[Data items]
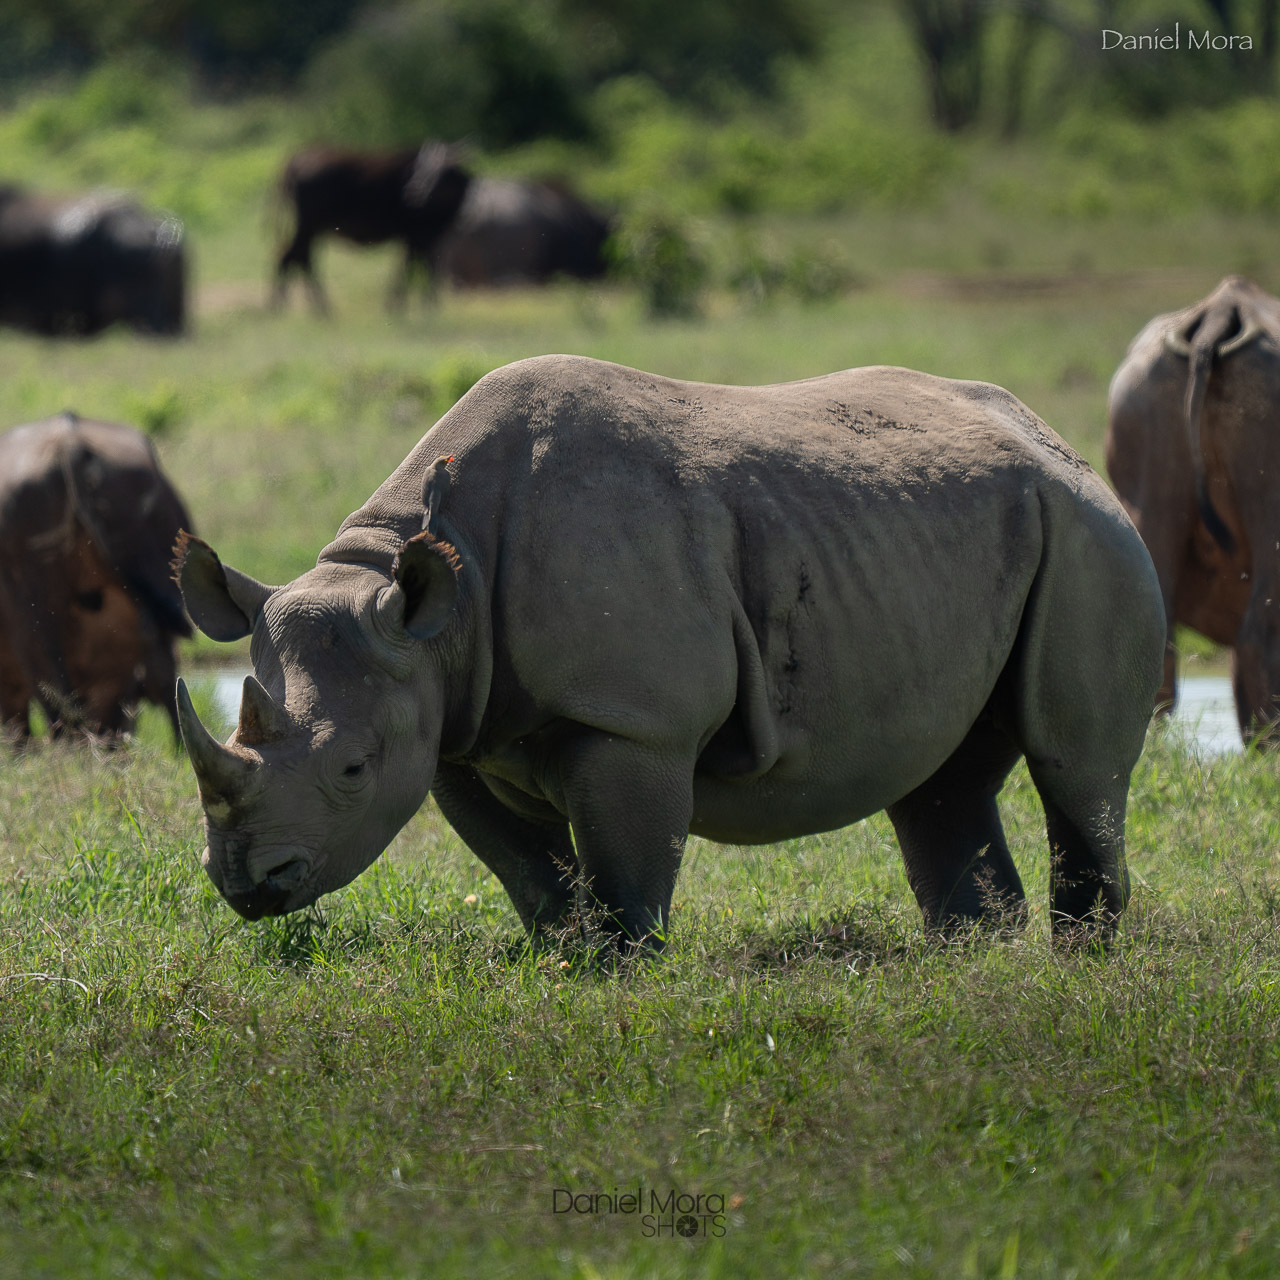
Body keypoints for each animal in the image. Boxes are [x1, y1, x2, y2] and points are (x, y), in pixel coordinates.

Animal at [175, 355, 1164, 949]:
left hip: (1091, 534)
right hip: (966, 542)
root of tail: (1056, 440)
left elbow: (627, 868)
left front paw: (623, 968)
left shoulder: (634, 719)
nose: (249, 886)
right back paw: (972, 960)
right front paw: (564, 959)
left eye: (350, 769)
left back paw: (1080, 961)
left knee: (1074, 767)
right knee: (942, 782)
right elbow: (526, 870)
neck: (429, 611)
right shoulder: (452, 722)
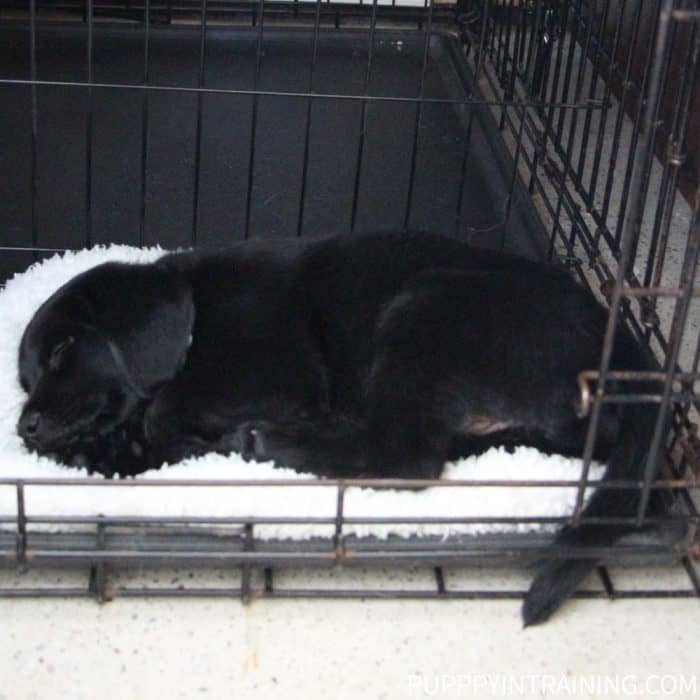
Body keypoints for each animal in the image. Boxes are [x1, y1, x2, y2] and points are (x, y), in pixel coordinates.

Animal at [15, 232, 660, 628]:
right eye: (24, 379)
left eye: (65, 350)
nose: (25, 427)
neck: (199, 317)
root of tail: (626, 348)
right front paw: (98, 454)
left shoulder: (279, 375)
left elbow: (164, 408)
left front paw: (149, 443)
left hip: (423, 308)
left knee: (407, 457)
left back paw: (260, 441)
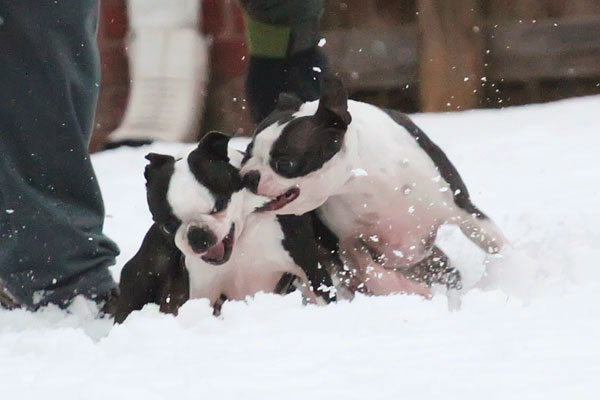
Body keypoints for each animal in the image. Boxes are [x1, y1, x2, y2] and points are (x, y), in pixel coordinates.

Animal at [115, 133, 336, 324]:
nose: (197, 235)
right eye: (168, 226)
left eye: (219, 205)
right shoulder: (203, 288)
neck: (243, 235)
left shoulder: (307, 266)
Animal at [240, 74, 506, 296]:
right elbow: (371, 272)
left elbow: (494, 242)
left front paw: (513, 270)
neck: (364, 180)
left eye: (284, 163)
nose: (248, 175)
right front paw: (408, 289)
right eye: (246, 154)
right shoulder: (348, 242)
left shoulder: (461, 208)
--
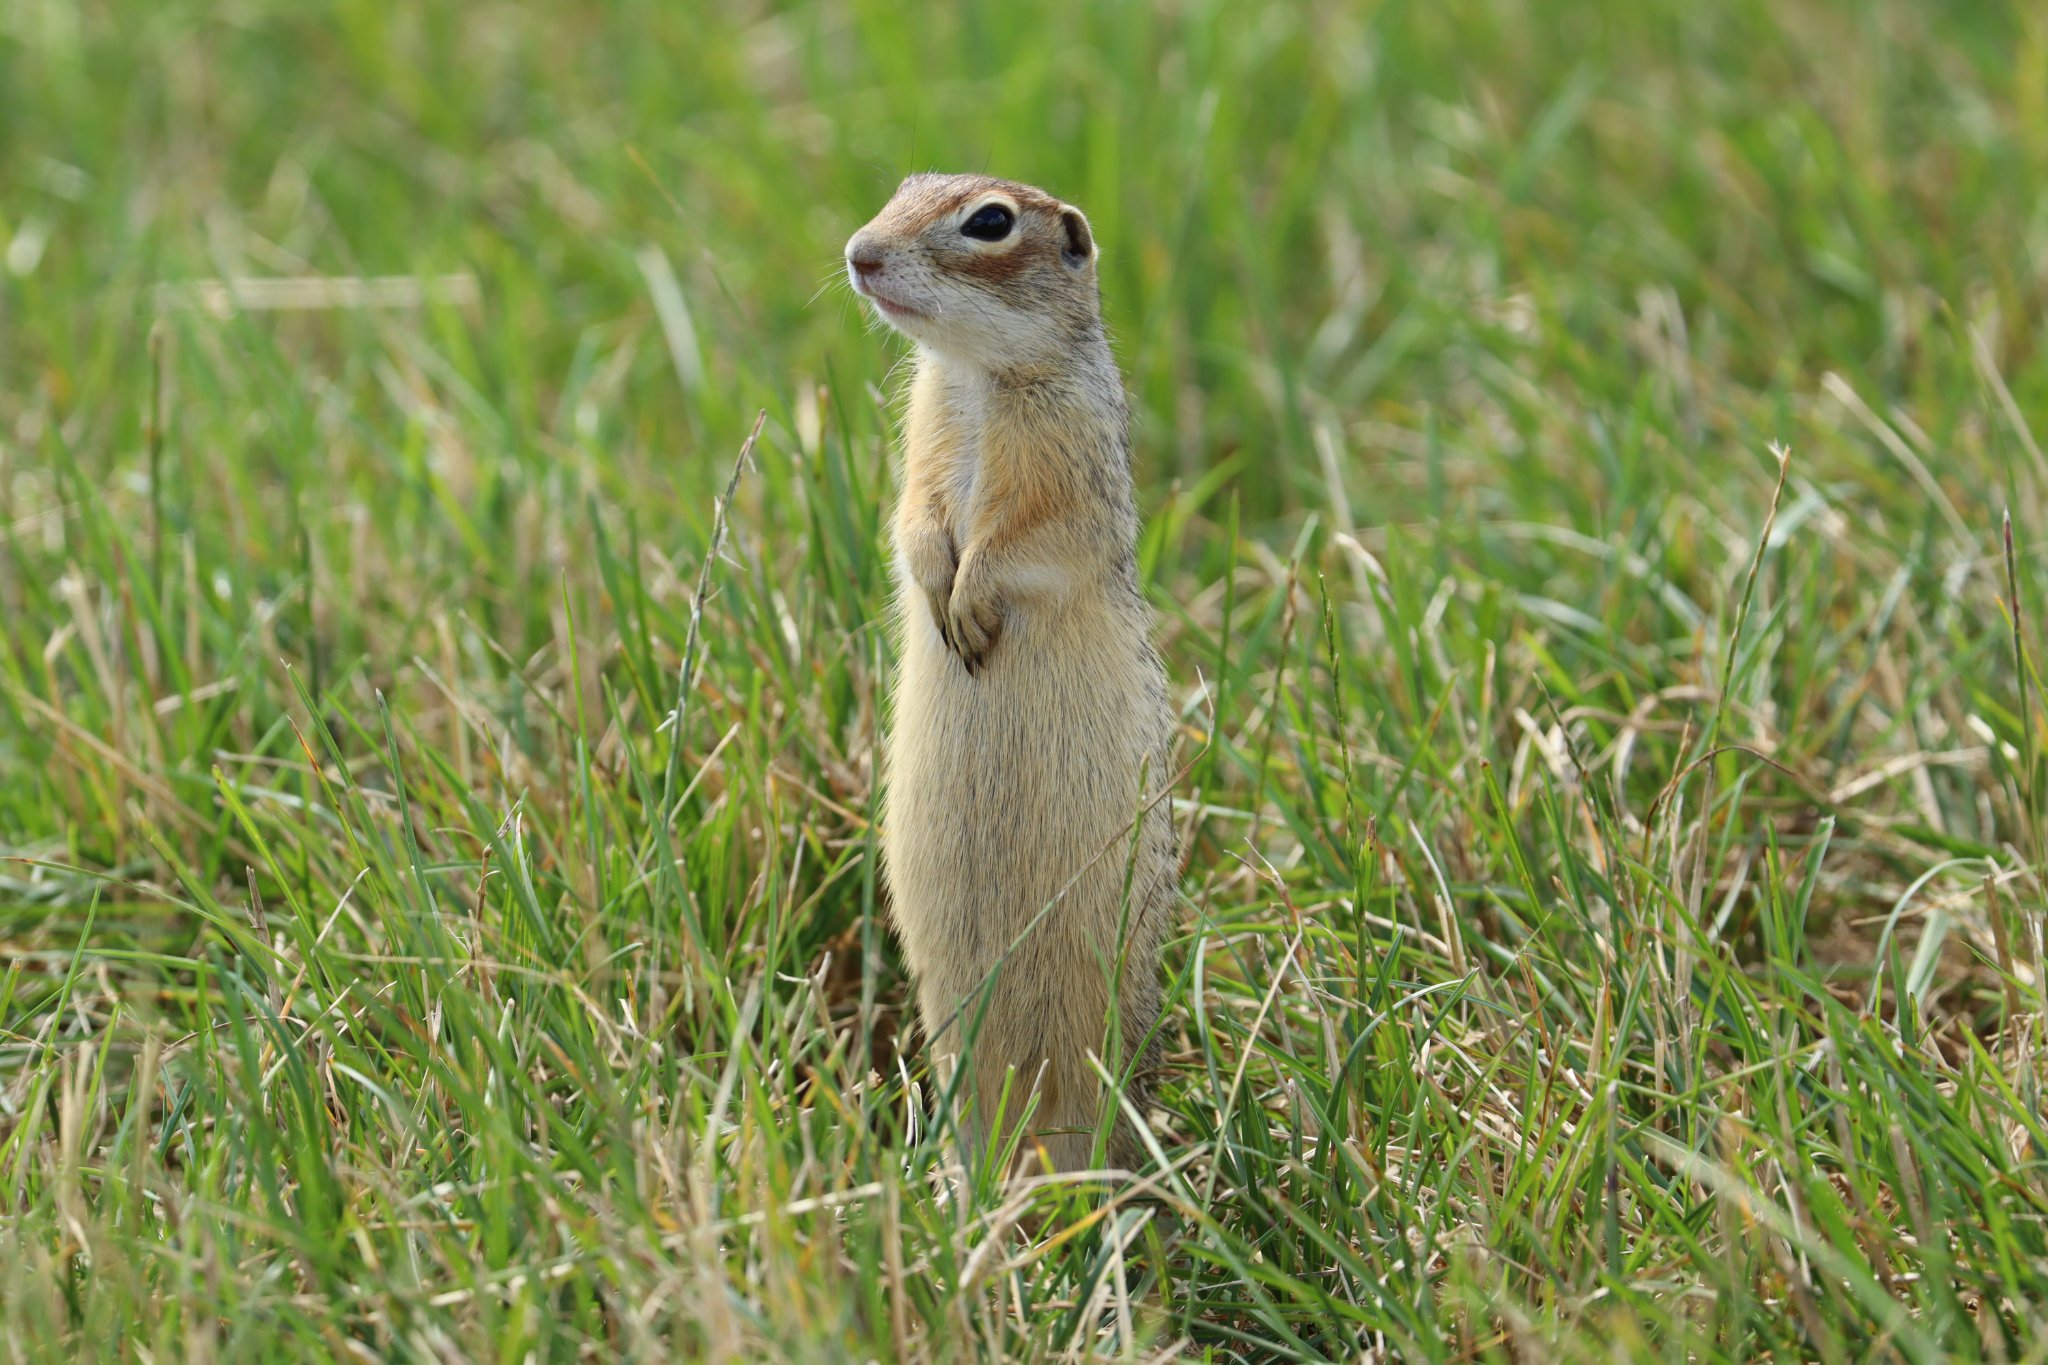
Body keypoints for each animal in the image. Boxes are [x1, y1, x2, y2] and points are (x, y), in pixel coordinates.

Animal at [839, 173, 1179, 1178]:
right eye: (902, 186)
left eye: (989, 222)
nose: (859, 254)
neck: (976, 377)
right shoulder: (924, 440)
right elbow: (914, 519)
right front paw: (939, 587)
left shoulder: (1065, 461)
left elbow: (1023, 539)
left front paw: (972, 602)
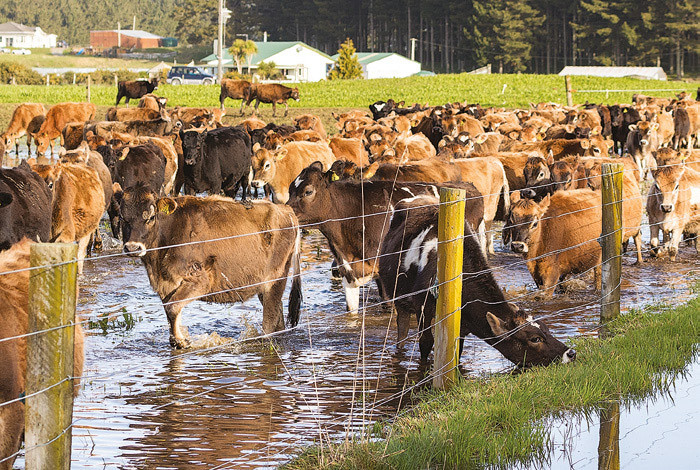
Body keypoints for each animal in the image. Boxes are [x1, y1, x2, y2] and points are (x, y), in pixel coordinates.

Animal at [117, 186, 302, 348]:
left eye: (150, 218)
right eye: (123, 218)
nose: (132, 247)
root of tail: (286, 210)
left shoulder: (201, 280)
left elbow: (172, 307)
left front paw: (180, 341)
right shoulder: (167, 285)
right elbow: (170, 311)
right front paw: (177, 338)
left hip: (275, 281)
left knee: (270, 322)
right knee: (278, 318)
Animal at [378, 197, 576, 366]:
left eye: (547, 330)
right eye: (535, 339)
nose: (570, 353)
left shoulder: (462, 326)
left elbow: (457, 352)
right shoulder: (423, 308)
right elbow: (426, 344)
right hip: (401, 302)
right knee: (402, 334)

What the exercise asks
All lines of the data that hold "front" need to be copied.

Solution to this task
left front paw: (623, 968)
right front paw: (564, 959)
right front paw: (98, 454)
left front paw: (149, 443)
left front paw: (513, 270)
right front paw: (408, 289)
right front paw: (939, 587)
left front paw: (972, 602)
left front paw: (180, 341)
right front paw: (177, 338)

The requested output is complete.